While many UK PMIs have been released for the most of July, analysts are calling the coming week the first decisive set of post-Brexit data.

These reports will show what direction the UK’s economy has been since the UK Referendum vote in June, and potentially what direction the economy could head next. According to the Financial Times;

‘This week’s most telling data are likely to come from retail sales on Thursday, said Rabobank’s foreign exchange G10 strategist Jane Foley. Sterling’s post-Brexit fall is likely to take time to be felt in inflation, while the labour market is another lagging indicator, she said.

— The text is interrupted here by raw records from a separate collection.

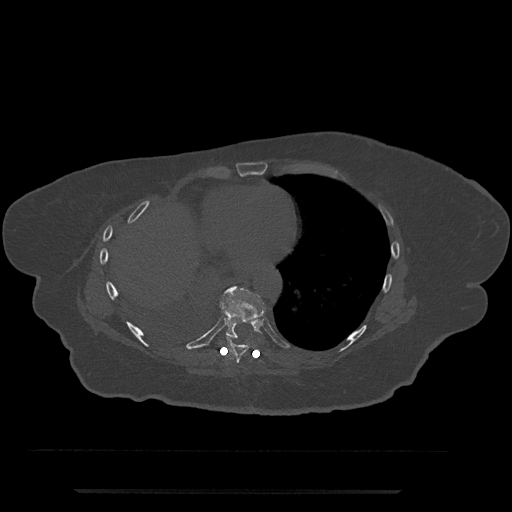
CT including the spine, one axial slice. Position 366 of 797 along the scan axis. 120 kVp. Bone window (W 1800 / L 400 HU). 0.5 mm slice thickness. 512 × 512 image matrix, field of view 440 × 440 mm. Patient: female, 51 years. From the clinical record (not read from this slice): primary cancer: neuro; vertebrae with lytic lesions (as recorded): T8.
Outlined on this slice (semi-automatically segmented with operator editing):
- T8 vertebra: bounding box [x1, y1, x2, y2] px = [226, 337, 249, 363]
- T9 vertebra: [219, 286, 266, 340]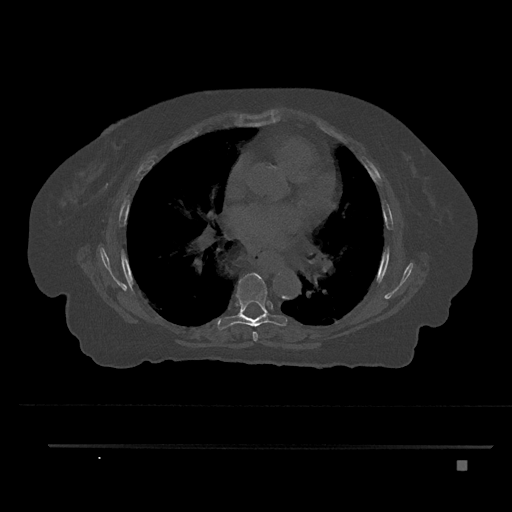
CT including the spine, one axial slice. Slice 492 of 797 in the series (ordered by position). 120 kVp. Bone window (W 1800 / L 400 HU). 0.5 mm slice thickness. 512 × 512 image matrix. Patient: female, 76 years. From the clinical record (not read from this slice): primary cancer: lung.
Outlined on this slice (semi-automatically segmented with operator editing):
- T6 vertebra: box from (x=252, y=331) to (x=258, y=341) px
- T7 vertebra: (x=217, y=273)–(x=288, y=331)
- T8 vertebra: (x=245, y=315)–(x=261, y=317)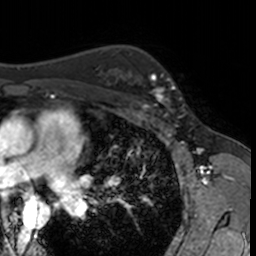
Breast MRI, one axial slice. Slice 103 of 160 in the series (ordered by position). Cropped to one breast. Dynamic contrast-enhanced series, time point 2 of 7 at this slice position (early post-contrast). 3 T. TE 1.7 ms, TR 4 ms. 256 × 256 image matrix, field of view 171 × 171 mm. Female patient.
Annotated regions visible in this slice (semi-automatically segmented with operator editing):
- enhancing-tissue mask used for the functional tumour volume (all voxels passing the contrast-enhancement thresholds inside the analysis volume; usually the tumour): box from (x=142, y=72) to (x=182, y=115) px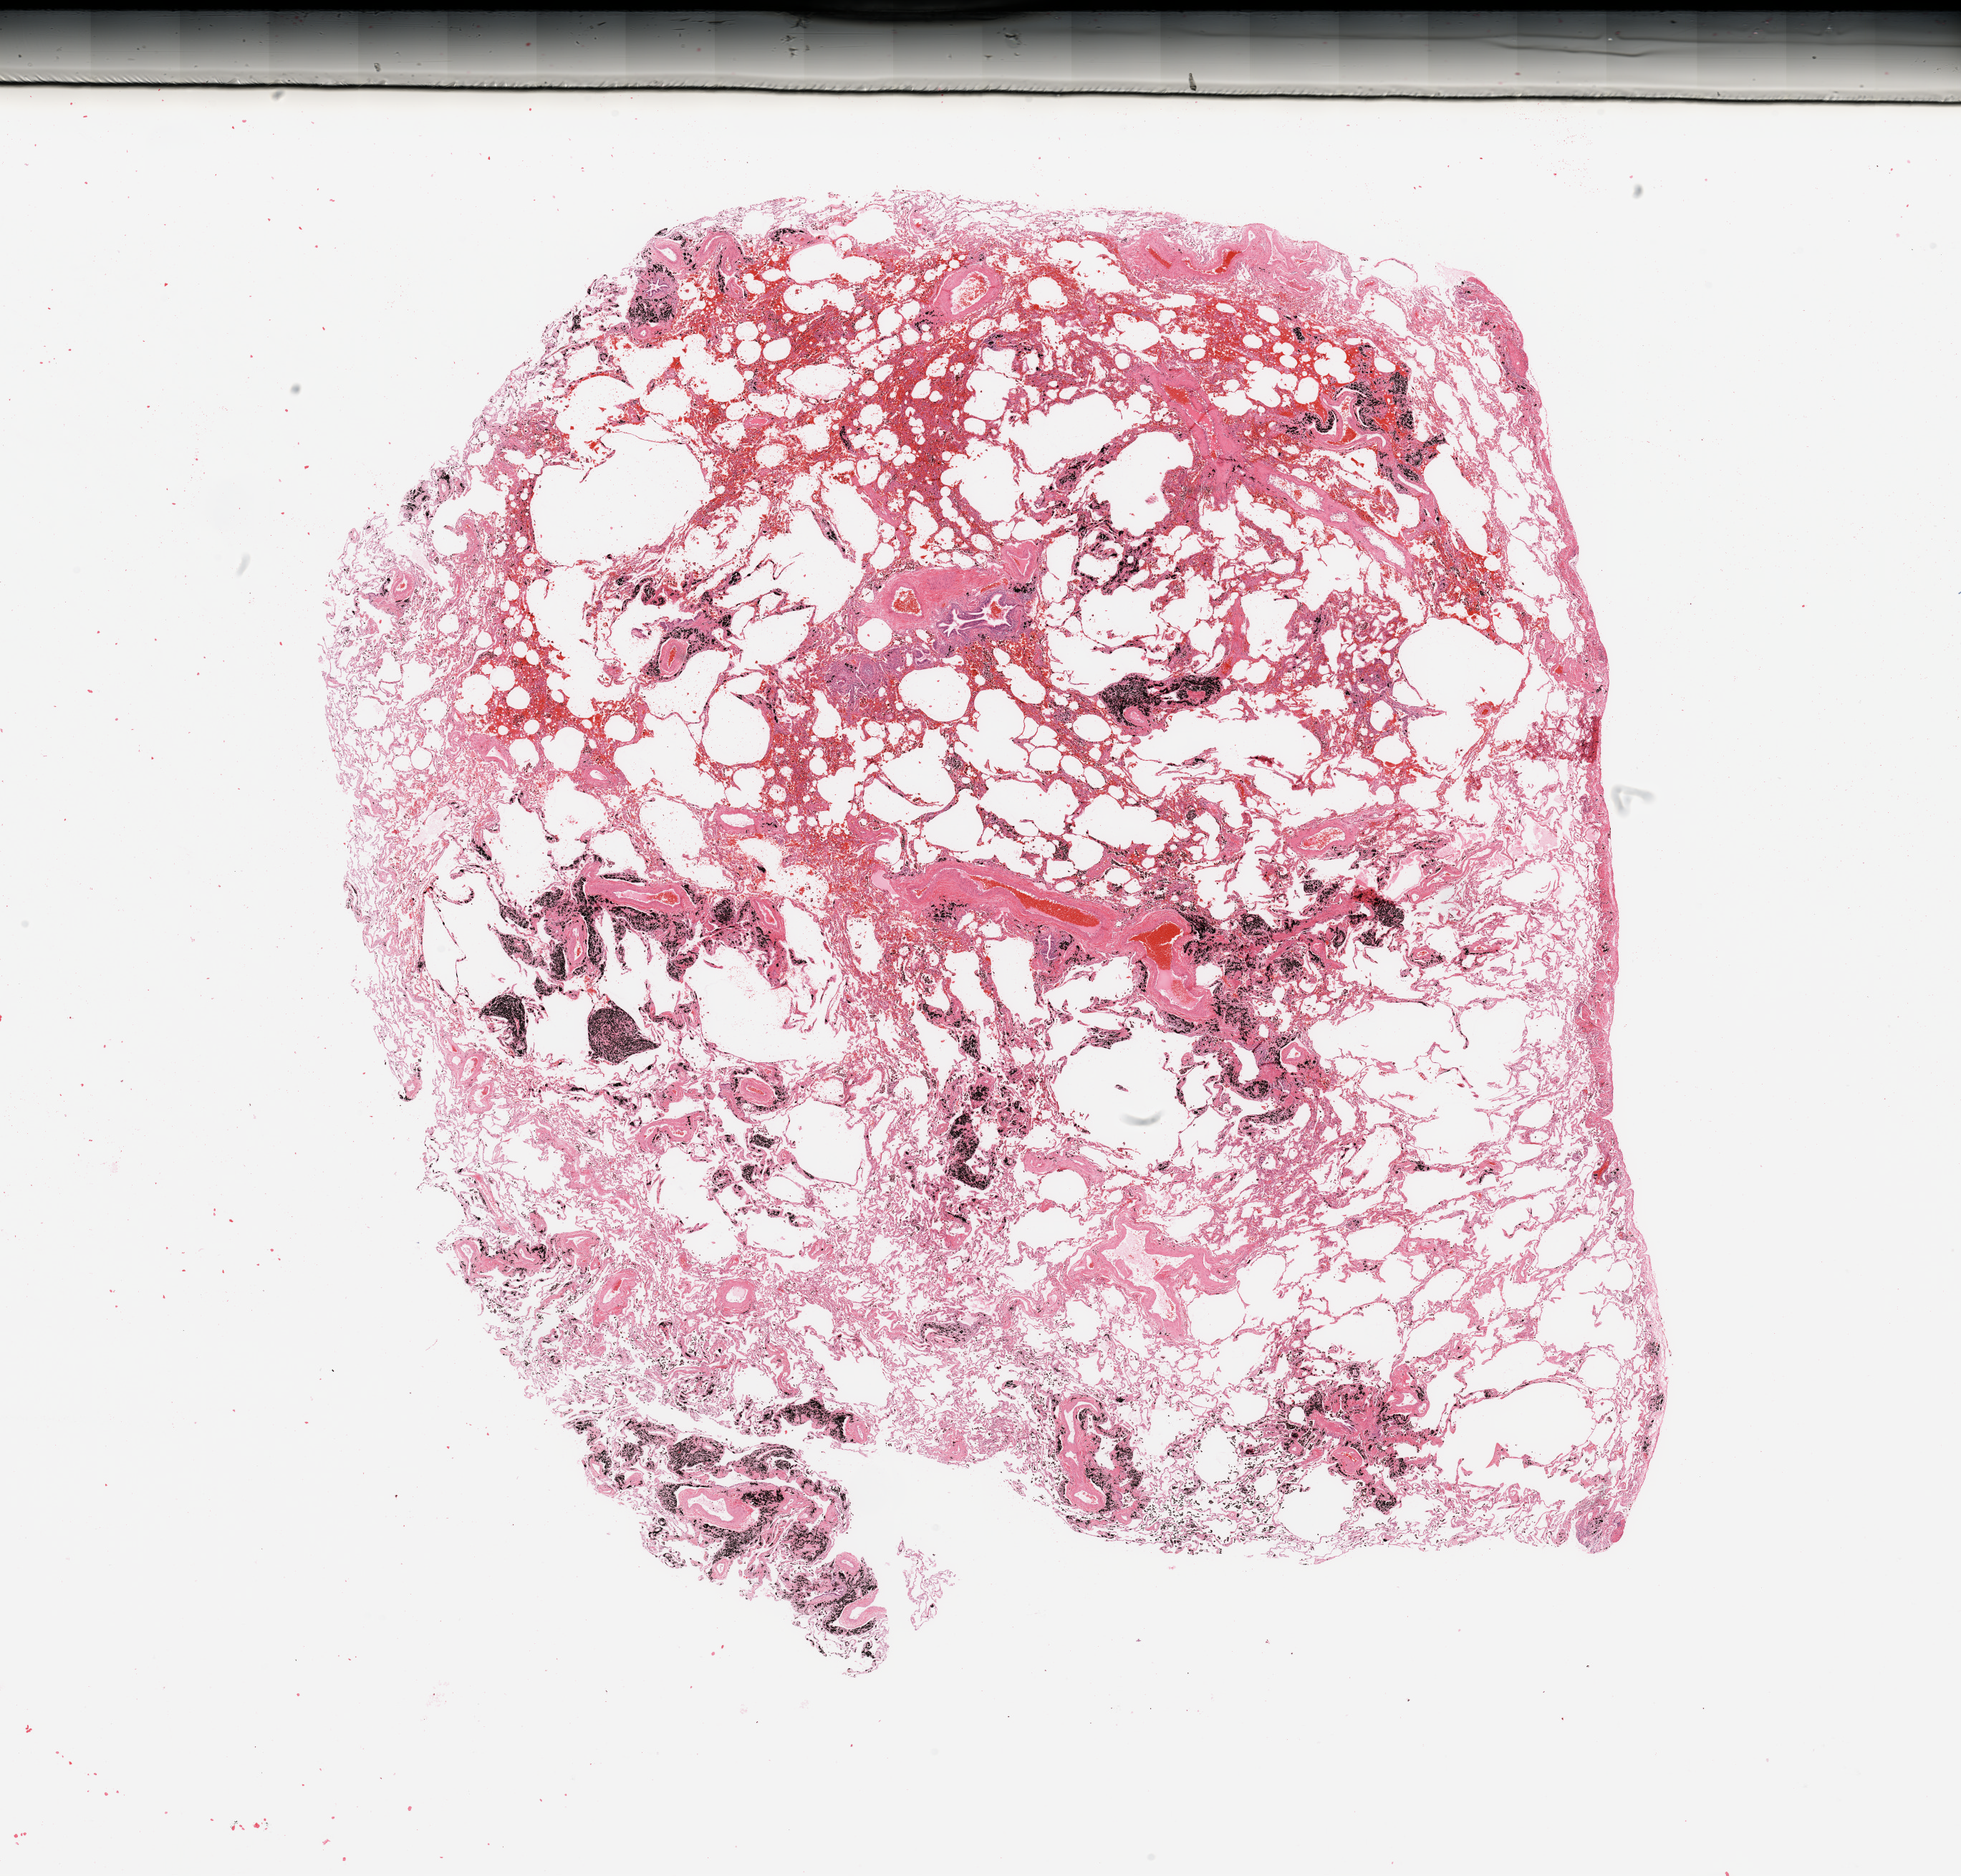
Whole-slide histology image, Hematoxylin and eosin (H&E) stained, whole scanned area (about 21.7 x 20.7 mm) shown as a low-resolution overview, normal (non-tumour) tissue sample, sampled site: lung. Male, 56 y/o.
• this section: normal (non-tumour) tissue from the same patient
• patient diagnosis: Squamous cell carcinoma, NOS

The wide range of economists’ forecasts about retail sales illustrated the post-Brexit uncertainty. The next three to four months will demonstrate how data expose “the vulnerability of the UK economy”, Ms Foley said.’

While the Pound will evidently be this week’s big-mover, the Eurozone’s upcoming data does have the potential to drive Euro movement here and there, starting with August’s economic sentiment surveys for the bloc from ZEW.

Thursday’s session could be the most influential of any day this week for the Pound Euro exchange rate, with UK retail sales set for release as well as Eurozone inflation results for July, and the European Central Bank’s (ECB) latest meeting minutes.